You know who Tyler “Ninja” Blevins is. However, nobody will have any idea who you are—not even some Fortnite players.
You’re extremely happy that Minecraft is cool again, because you’ve actually had this costume ever since PAX in 2011, where you ran around in it and made hissing noises while hugging people from behind. You’ve (hopefully) since learned to just never, ever do that. You also still laugh at old memes—like, an inappropriate amount.
Each morning, you wake up and see only chaos in the world around you. You embrace that chaos. You bathe in it.
You are a person of taste and culture who is not afraid to get their hands dirty if it means standing up for a cause you believe in.
You are just as confused as I am about the fact that perfectly enjoyable but not, like, massively well-known indie exploration game Astroneer has an official Halloween costume.
You love Sonic in that way all Sonic fans do, where they also hate Sonic a little and themselves a lot. You viewed the trailer for the live-action Sonic movie as a canvas for both memes and your confused feelings toward the now-egregiously-furry blue blur. You were, in spite of yourself, slightly disappointed when you found out human-mouthed nightmare Sonic was getting a design revamp. You view this as a chance to give this weird piece of internet history a proper sendoff, and you don’t mind wearing an incredibly uncomfortable child’s large costume to do it. You are literally me.

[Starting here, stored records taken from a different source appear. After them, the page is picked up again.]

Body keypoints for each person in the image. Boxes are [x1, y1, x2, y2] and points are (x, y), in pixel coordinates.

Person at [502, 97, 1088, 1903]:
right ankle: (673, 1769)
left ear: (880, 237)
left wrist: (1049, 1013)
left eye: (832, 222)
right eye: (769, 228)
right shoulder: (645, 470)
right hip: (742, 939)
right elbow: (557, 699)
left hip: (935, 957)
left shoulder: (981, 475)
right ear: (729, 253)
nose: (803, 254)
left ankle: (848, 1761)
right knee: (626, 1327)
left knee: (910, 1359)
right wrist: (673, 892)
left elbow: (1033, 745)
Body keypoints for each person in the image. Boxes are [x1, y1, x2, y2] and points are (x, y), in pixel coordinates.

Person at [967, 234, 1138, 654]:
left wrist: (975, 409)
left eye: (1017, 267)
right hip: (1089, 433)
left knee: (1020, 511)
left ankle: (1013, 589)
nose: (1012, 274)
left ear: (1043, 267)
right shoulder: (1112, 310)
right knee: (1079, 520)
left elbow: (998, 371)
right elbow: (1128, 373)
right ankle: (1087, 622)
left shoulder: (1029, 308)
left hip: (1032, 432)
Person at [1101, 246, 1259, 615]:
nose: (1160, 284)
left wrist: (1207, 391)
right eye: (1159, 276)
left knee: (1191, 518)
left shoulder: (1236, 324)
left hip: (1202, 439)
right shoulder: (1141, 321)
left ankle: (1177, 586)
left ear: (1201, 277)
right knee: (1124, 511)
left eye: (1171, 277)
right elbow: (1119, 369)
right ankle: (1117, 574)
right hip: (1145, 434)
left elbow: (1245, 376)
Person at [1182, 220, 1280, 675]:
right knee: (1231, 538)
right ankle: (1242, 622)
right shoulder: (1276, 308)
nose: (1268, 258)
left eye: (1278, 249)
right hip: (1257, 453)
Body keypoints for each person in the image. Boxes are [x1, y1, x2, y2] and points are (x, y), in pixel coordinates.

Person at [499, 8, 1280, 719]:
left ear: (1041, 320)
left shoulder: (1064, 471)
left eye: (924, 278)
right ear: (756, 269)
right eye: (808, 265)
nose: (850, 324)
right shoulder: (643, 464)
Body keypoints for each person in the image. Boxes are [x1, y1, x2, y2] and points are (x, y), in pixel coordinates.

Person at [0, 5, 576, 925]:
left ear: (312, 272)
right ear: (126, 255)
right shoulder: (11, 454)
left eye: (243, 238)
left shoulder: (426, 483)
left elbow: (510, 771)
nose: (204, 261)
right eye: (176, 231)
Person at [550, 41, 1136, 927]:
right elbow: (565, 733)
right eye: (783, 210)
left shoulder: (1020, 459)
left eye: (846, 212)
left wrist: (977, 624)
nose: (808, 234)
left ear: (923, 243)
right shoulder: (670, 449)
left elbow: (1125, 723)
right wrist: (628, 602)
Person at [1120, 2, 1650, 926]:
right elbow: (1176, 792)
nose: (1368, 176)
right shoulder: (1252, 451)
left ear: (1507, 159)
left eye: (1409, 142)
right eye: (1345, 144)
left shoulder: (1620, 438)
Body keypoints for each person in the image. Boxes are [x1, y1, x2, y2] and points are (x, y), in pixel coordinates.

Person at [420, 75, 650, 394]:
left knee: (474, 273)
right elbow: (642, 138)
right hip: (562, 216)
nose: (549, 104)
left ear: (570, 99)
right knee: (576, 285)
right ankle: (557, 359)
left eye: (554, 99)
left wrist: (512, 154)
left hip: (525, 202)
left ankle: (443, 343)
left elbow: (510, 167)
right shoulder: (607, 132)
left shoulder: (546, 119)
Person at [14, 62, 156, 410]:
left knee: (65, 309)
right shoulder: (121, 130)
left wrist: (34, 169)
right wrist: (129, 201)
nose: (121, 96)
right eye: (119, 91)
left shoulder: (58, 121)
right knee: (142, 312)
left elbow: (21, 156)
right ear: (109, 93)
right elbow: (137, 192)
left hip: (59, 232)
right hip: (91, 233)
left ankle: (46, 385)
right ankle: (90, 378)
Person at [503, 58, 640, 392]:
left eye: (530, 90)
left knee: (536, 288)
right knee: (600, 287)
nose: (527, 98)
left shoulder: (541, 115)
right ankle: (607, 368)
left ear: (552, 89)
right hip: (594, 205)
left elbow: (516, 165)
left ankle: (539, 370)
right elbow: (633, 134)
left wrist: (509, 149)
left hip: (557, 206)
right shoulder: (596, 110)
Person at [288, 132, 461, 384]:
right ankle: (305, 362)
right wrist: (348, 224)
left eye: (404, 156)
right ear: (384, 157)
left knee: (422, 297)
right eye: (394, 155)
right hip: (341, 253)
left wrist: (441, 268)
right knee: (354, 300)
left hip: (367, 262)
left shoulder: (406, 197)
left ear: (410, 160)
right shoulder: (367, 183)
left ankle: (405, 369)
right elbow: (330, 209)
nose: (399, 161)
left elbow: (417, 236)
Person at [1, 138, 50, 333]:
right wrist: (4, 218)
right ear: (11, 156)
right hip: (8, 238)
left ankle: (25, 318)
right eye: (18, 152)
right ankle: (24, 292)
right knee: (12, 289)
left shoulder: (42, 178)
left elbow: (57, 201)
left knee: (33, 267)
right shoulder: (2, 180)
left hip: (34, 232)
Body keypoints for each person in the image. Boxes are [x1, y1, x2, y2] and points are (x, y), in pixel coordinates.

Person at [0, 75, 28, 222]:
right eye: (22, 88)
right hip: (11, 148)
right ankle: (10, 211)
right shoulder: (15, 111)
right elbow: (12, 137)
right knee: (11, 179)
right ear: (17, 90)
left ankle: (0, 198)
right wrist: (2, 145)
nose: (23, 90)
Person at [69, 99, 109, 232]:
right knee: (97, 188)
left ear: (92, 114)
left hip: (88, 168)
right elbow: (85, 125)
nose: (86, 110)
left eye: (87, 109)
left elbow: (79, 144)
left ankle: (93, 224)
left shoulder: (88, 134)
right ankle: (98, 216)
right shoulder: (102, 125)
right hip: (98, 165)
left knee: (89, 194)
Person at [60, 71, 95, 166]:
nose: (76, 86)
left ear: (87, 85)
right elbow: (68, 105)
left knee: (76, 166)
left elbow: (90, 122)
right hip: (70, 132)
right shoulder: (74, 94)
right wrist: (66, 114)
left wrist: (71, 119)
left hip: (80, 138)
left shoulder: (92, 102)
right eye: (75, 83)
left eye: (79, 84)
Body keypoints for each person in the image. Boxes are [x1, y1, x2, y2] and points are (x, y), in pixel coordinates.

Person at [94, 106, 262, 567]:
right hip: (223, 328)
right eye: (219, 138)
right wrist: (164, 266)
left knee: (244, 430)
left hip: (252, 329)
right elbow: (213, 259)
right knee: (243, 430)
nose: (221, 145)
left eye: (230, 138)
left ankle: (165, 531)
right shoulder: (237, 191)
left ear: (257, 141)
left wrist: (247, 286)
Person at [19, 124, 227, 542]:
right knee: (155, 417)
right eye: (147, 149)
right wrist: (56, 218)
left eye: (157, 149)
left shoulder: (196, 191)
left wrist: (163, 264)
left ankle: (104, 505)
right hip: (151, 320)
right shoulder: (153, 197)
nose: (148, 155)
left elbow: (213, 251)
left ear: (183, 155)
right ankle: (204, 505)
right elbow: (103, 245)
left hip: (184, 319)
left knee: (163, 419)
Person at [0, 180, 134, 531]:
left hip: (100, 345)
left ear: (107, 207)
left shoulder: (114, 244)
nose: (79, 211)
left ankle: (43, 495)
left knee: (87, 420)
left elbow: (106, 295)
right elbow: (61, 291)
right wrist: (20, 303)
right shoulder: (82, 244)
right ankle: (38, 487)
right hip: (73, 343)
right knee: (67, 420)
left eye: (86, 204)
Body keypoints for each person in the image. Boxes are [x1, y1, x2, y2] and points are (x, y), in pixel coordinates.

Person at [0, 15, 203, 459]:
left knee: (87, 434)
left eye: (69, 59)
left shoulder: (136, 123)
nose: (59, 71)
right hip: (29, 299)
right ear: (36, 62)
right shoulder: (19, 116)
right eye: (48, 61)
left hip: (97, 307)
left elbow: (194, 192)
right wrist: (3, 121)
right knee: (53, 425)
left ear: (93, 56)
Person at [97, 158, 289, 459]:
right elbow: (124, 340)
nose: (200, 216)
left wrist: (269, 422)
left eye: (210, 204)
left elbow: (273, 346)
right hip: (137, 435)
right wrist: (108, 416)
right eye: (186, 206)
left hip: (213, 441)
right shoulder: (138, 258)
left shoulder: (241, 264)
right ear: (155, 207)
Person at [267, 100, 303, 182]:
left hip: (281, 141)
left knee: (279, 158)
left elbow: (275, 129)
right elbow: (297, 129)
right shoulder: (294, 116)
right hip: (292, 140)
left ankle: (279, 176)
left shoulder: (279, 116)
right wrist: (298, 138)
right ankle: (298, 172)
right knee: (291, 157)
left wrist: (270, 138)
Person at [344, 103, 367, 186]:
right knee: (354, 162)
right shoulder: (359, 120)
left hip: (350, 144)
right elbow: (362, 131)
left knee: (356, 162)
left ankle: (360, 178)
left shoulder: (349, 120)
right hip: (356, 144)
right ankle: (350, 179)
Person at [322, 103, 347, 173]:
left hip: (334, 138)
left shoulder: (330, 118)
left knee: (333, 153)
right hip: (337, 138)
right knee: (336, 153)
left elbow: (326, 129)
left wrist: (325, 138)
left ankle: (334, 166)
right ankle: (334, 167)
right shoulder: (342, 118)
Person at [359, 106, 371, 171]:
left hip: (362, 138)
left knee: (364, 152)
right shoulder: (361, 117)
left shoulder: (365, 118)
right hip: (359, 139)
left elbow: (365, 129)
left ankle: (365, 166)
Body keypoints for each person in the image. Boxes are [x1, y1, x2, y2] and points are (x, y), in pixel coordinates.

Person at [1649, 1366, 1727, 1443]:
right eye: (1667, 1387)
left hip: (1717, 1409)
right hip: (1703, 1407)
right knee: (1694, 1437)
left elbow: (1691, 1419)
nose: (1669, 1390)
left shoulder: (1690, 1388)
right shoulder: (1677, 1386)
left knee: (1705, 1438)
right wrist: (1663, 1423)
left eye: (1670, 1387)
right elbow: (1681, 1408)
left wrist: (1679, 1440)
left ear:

Video games are mainstream now. Even people who don’t play many, or any, games can probably recognize a pretty wide range of gamer Halloween costumes. But let’s say the worst case scenario happens: You’re minding your own business at a party, bar, or alone in your living room, and somebody you don’t know walks up and, in a vaguely dismissive tone that puts you off from ever wanting to know them, asks: “What are you supposed to be?”
At this point, you have some options. You can glance down into your mostly empty red Solo cup and mumble “A video game character.” Or, if you strongly dislike the person asking, you can go in the complete opposite direction and overload them with lore that is not in any way necessary to explain your costume.
If, however, this is an entirely neutral encounter with a stranger or acquaintance who seems chill enough, I recommend avoiding getting bogged down in details. Keep it short and simple. Say who the character is, what the game is, and why you think they’re cool. For example, let’s say you’re Tracer. She’s from Overwatch. She’s cool because she’s fast and gay. If whoever you’re talking to expresses further interest, then feel free to tell them more—for example, that Tracer would probably not approve of Blizzard’s handling of the Hong Kong situation. You know: light, easy fare.
I actually think this applies to all costumes, not just cheap, store-bought gamer ones. Lengthy explanations rapidly become awkward. Costumes make Halloween fun, but unless a ton of work went into them, they’re not the focal point of the night. Instead, they’re a gateway to conversation or, depending on the event, itchy, uncomfortable dance parties. So don’t feel the need to over-explain. Just do your best to have a nice, chill time and ignore the horrible wedgie your child’s large movie Sonic costume has been giving you for the past three hours.